Tuesday, September 6, 2011

How We Stumble into Wars #2

Countryvarmints,

E-mails have poured in after last week's blog, when I attempted to lift the doormat before all the facts that induced the Kennedy administration to risk its reputation over Cuba could scurry out of sight.  This week I  intend to point up factors that tempted Jack Kennedy to light the fuse on what had been a minor CIA advisory presence in Saigon.  My friend Nick Natsios served as the Agency station chief there during the Eisenhower years, so I had access to many of the details.

The sequence of events that actually led us into the quagmire of Viet Nam is laid out in Chapter 21 of my book Bobby and J. Edgar, and follows the narrative developed by Col.
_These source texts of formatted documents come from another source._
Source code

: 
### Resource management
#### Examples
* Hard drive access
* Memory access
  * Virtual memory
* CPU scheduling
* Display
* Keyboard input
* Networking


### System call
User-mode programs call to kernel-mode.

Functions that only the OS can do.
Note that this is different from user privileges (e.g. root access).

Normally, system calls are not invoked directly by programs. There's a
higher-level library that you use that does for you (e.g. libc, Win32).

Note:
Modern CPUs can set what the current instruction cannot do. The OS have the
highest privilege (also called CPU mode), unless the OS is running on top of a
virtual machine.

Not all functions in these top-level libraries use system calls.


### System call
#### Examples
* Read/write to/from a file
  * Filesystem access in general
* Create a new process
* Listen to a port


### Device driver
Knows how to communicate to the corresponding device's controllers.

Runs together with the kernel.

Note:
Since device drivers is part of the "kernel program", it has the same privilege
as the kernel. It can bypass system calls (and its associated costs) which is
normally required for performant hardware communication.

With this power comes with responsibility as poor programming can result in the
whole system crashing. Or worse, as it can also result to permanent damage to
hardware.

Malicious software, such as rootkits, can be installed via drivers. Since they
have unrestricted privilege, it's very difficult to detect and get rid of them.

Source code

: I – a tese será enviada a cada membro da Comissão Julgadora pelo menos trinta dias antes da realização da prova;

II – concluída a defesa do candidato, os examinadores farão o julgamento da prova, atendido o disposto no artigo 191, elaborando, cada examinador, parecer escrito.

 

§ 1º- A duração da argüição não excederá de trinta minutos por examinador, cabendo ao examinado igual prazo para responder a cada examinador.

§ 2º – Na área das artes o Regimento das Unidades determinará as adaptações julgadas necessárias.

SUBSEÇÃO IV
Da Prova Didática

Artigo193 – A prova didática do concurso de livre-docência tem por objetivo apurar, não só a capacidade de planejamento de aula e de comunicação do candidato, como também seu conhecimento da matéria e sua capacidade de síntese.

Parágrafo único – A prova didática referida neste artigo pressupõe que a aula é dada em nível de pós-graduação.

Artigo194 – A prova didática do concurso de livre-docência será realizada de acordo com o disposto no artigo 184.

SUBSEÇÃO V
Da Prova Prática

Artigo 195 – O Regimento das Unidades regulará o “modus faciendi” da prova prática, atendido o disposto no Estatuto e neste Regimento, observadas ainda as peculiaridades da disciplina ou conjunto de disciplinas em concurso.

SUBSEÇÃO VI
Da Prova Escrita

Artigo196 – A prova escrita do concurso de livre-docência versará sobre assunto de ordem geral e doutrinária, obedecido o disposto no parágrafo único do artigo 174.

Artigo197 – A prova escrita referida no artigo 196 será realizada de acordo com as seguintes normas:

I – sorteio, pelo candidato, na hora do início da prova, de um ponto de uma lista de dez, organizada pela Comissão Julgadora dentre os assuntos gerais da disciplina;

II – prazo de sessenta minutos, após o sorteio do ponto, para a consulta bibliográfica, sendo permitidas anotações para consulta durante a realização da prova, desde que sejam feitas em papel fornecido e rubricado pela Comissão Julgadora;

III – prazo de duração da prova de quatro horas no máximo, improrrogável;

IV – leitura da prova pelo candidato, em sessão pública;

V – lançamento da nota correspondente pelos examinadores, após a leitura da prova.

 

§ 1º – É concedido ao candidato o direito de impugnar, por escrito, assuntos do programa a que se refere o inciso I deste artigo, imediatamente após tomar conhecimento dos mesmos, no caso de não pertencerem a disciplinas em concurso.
L. Fletcher Prouty, who served as Kennedy's head of special operations -- active spookery -- for the Joint Chiefs of Staff.  As Prouty saw it, Kennedy was under heavy pressure to support the million or so Viet Namese Catholics who with U.S. help fled Ho Chi Minh and had been forced into leadership positions in the villages of South Vietnam by the Diem regime.  Diem himself was a family friend of the Kennedys during the years he awaited his moment in a monastery in Maryland and a protege of Cardinal Spellman. Once the indigenous Buddhists began to revolt, President Kennedy ordered the 16,000 helicopter troops into South Viet Nam and our national nightmare was upon us.  Vatican politics, never really acknowledged.

What we had done was to attempt to force our will on one element of what began as a civil war.  We have been attempting a similar form of intervention periodically ever since, playing favorites among the clans and tribes of the Middle East, and we have lost every time.  By that I mean -- we as a nation.  We as interested corporations -- Brown and Root, which built Cam Ranh Bay, to become Halliburton, to morph into KBR, which built billions and billions of dollar's-worth of airfields and dependent-housing-quarters that we are abandoning now in Iraq -- we as corporations made out beautifully.  Our surviving children and grandchildren can deal with the costs. 

My pal and patron of many decades, John Fry, the godfather of the modern ski movement in America, responded to last week's blog with a hard-headed appraisal of what we have taken on in an e-mail that begins:  "..the Pentagon currently owns or rents 702 overseas bases in about 130 countries and has another 6000 bases in the United States...."  according to the 2003 Base Status Report.  This itemization omits installations such as Camp Bondsteel on Kosovo, built and maintained by Kellogg, Brown and Root, as well as "bases in Afghanistan, Iraq, Israel, Kuwait, Kyrgyzstan, Qatar, and Uzbekistan."

All this while Medicaid benefits are about to be cut back and class sizes in the ghettos are ballooning.